**WORK INSTRUCTION 1**
Name every clinical commissioning group that the passage on Hampshire healthcare mentions.
**WORK INSTRUCTION 2**
Write a continuation of the passage on Hampshire healthcare, picking up after its final sentence.

** Opening PROVIDED PASSAGE block **

It is proposed to cut 300 beds in the acute sector and to move some services from St Mary's hospital on the Isle of Wight to the mainland and to establish integrated primary care hubs with multiprofessional primary care teams with extended skills.

Four clinical commissioning groups, North Hampshire, Fareham and Gosport, North East Hampshire and Farnham, and South Eastern Hampshire, formed a Partnership Board in May 2017 to deal with the Hampshire and Isle of Wight STP and the Frimley Health and Care System STP.

==Commissioning==
Care UK have a contract for elective treatment and urgent care services with Portsmouth CCG which was renewed for 5 years in September 2015. It is worth £54.6 million.

In 2018 the Isle of Wight CCG became part of the Hampshire CCG Partnership with Fareham and Gosport, North Hampshire, North East Hampshire and Farnham, and South Eastern Hampshire CCGs.

==Primary care==
There are 173 GP practices in the county. Out-of-hours services are provided by Hampshire Doctors on Call Service. GPs and community services in Portsmouth adopted a shared electronic health record system in October 2015.

A practice-based pharmacist scheme established in West Hampshire in 2015 which employed 9.6 whole-time equivalent pharmacists and 2.2 pharmacy technicians reduced the cost of medication by conducting medication reviews. Savings were more than double the cost of the scheme.

In 2021, a five-year contract was agreed upon for information technology support for 228 GP sites across the county and the Isle of Wight with Healthcare Computing, in partnership with NHS Arden & Greater East Midlands Commissioning Support Unit.

==Acute services==

Acute services are provided by Hampshire Hospitals NHS Foundation Trust, Portsmouth Hospitals NHS Trust and University Hospital Southampton NHS Foundation Trust. Proposals made in 2015 for a new critical treatment hospital at North Waltham, Hampshire were not supported by the local clinical commissioning groups Joint Commissioners' Steering Group. Since 2008 there have been proposals to reorganise vascular services and to concentrate them in Southampton, but the Portsmouth trust has repeatedly objected.

** Closing PROVIDED PASSAGE block **
** Opening DATA FOR REVIEW block **

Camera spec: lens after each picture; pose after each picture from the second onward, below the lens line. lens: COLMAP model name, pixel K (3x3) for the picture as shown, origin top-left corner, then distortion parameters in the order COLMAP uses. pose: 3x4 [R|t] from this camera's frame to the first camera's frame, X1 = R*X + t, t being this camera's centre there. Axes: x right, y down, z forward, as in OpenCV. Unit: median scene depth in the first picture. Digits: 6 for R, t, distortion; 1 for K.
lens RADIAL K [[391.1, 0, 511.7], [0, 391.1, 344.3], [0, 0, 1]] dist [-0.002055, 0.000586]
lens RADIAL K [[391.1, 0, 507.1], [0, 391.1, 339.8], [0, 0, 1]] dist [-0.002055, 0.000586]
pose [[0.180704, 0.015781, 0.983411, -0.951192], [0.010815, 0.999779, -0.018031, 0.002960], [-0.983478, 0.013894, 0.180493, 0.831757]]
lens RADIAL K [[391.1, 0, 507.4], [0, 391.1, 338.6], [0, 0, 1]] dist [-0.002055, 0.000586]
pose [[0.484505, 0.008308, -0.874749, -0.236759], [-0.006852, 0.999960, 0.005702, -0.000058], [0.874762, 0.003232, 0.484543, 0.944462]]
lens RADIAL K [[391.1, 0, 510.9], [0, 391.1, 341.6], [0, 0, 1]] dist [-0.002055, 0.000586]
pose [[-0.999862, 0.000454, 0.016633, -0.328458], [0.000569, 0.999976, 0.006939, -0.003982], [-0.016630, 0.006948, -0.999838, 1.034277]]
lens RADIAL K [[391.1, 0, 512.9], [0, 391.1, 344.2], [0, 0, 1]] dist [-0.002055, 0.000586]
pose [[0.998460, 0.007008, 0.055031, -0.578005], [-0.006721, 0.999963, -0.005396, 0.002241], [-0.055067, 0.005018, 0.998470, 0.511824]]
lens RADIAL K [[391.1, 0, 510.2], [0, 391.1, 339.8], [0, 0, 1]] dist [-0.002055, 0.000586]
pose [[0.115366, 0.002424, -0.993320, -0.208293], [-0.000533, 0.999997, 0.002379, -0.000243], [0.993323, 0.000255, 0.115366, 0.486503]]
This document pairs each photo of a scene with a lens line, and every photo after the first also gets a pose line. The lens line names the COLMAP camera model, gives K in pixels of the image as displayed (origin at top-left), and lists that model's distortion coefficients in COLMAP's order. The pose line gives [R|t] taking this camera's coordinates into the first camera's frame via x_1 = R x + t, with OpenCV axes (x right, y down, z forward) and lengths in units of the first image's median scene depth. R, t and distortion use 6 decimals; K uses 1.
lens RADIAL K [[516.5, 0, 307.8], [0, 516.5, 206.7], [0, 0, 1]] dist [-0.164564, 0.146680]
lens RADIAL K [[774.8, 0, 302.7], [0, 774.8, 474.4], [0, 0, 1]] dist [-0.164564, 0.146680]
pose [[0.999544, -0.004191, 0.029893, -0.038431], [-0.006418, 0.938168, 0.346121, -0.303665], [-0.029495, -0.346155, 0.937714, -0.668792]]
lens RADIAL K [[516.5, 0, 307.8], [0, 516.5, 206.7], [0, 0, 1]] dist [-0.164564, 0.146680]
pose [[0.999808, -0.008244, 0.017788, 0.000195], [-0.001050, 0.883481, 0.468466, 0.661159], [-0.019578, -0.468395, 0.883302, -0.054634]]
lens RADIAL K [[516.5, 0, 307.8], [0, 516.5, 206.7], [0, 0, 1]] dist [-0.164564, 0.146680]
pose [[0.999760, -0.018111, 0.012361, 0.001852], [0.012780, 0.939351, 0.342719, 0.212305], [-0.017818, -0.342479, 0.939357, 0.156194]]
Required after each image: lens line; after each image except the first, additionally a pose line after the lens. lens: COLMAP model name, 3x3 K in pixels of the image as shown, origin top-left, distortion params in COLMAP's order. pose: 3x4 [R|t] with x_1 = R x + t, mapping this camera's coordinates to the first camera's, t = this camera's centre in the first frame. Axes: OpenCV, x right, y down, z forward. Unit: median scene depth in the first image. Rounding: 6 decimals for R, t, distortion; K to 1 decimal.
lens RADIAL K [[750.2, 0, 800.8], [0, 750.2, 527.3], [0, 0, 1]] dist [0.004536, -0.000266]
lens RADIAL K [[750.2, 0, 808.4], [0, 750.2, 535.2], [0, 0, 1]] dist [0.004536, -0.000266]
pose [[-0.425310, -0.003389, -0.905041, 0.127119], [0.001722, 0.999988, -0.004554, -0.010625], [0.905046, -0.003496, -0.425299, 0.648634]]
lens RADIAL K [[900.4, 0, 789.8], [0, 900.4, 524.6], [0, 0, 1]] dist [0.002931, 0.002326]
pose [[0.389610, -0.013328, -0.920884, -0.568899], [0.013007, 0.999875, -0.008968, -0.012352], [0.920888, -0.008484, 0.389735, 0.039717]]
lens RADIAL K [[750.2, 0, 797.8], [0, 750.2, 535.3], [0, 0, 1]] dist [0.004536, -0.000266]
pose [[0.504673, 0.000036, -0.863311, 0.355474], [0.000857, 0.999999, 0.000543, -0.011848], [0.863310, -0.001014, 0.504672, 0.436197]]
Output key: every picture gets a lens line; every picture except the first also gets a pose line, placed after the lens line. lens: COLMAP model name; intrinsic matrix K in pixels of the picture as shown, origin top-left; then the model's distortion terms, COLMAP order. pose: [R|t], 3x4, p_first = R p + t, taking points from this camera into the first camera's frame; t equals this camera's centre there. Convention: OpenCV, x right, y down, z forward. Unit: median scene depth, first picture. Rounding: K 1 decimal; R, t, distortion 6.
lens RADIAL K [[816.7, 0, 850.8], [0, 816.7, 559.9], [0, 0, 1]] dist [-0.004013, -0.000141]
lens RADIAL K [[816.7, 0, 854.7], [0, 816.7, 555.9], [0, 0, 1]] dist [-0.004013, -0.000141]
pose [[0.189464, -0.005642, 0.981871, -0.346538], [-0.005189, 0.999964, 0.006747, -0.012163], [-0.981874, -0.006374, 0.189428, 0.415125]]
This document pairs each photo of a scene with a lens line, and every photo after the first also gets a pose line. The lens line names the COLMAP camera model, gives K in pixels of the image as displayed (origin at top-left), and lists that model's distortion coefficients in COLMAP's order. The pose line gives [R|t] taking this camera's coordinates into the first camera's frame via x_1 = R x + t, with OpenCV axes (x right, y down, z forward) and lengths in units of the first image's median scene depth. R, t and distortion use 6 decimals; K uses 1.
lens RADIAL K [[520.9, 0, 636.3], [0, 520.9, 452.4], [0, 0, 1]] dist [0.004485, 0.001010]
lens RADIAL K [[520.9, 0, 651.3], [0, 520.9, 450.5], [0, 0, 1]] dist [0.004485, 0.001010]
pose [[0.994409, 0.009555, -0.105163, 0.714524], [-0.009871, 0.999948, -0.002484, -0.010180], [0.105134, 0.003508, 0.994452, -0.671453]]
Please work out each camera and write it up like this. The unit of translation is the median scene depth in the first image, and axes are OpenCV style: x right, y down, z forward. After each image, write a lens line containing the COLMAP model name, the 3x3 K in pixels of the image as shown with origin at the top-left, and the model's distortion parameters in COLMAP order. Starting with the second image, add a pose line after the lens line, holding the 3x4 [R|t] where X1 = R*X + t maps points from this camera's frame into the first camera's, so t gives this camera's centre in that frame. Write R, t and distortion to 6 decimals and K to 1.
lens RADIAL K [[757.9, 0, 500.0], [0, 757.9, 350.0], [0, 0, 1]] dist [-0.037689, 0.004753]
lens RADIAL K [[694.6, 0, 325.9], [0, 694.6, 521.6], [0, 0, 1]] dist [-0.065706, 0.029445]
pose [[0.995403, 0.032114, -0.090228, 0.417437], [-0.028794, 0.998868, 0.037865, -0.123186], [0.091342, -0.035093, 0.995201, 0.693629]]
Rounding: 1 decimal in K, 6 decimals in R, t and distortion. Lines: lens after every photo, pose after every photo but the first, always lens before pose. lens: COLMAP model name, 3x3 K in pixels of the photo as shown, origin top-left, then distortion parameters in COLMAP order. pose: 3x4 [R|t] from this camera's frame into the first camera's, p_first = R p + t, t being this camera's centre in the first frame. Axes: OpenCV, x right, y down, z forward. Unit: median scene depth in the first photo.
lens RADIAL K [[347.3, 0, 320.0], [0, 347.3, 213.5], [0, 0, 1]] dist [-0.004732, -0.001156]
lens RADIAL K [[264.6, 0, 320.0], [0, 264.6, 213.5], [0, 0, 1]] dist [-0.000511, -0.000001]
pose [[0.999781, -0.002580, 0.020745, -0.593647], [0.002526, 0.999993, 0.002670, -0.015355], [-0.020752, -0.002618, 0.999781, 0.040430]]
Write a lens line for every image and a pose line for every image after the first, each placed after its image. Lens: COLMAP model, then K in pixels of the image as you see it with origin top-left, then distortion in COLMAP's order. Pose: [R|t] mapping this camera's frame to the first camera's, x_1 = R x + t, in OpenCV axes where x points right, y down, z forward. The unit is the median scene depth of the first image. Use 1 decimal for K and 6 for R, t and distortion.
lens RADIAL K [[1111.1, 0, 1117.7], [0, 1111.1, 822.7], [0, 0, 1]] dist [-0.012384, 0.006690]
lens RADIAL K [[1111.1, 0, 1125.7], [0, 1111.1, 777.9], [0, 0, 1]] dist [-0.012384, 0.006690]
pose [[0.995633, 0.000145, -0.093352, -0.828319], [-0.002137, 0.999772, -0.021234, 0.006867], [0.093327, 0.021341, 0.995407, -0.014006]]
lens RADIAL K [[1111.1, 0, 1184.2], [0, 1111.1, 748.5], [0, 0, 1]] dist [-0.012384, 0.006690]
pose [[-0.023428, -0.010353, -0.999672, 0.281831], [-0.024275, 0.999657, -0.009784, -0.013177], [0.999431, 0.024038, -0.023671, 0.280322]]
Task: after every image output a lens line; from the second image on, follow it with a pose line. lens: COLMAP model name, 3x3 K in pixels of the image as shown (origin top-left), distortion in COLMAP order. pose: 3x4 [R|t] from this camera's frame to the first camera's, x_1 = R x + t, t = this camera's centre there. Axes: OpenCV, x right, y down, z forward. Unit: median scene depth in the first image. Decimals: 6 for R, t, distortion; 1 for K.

** Closing DATA FOR REVIEW block **

**RESULT 1**
North Hampshire, Fareham and Gosport, North East Hampshire and Farnham, South Eastern Hampshire, Portsmouth, Isle of Wight

**RESULT 2**
There are four hospitals in the county with accident and emergency facilities: Basingstoke and North Hampshire Hospital, the Royal Hampshire County Hospital in Winchester, Southampton General Hospital (a major trauma centre) and the Queen Alexandra Hospital in Portsmouth. In addition, Frimley Park Hospital is located just over the county border from Farnborough, and the Royal Bournemouth Hospital is closer to parts of the New Forest District than Southampton. Ambulance services are provided by South Central Ambulance Service (SCAS), except in the northeast of the county, where it is provided by South East Coast Ambulance Service (SECAmb).

==Mental health and community services==

Solent NHS Trust, Southern Health NHS Foundation Trust and Surrey and Borders Partnership NHS Foundation Trust are the main providers of NHS mental health and community services. Vista Healthcare runs a low secure private hospital in Winchfield.

The primary and acute care system in North East Hampshire and Farnham established a mental health cafe as a joint initiative which has reduced mental health hospital admissions by 33%.

Millbrook Healthcare runs the wheelchair service.

Hampshire County Council announced in 2020 that its Digitally Enabled Care provided by Argenti had saved them £3.4 million in 2019/20 because 39% of those using the service avoided an increase in their package of care or an admission to hospital.

==Healthwatch==

There are three local Healthwatches for Hampshire, Portsmouth and Southampton.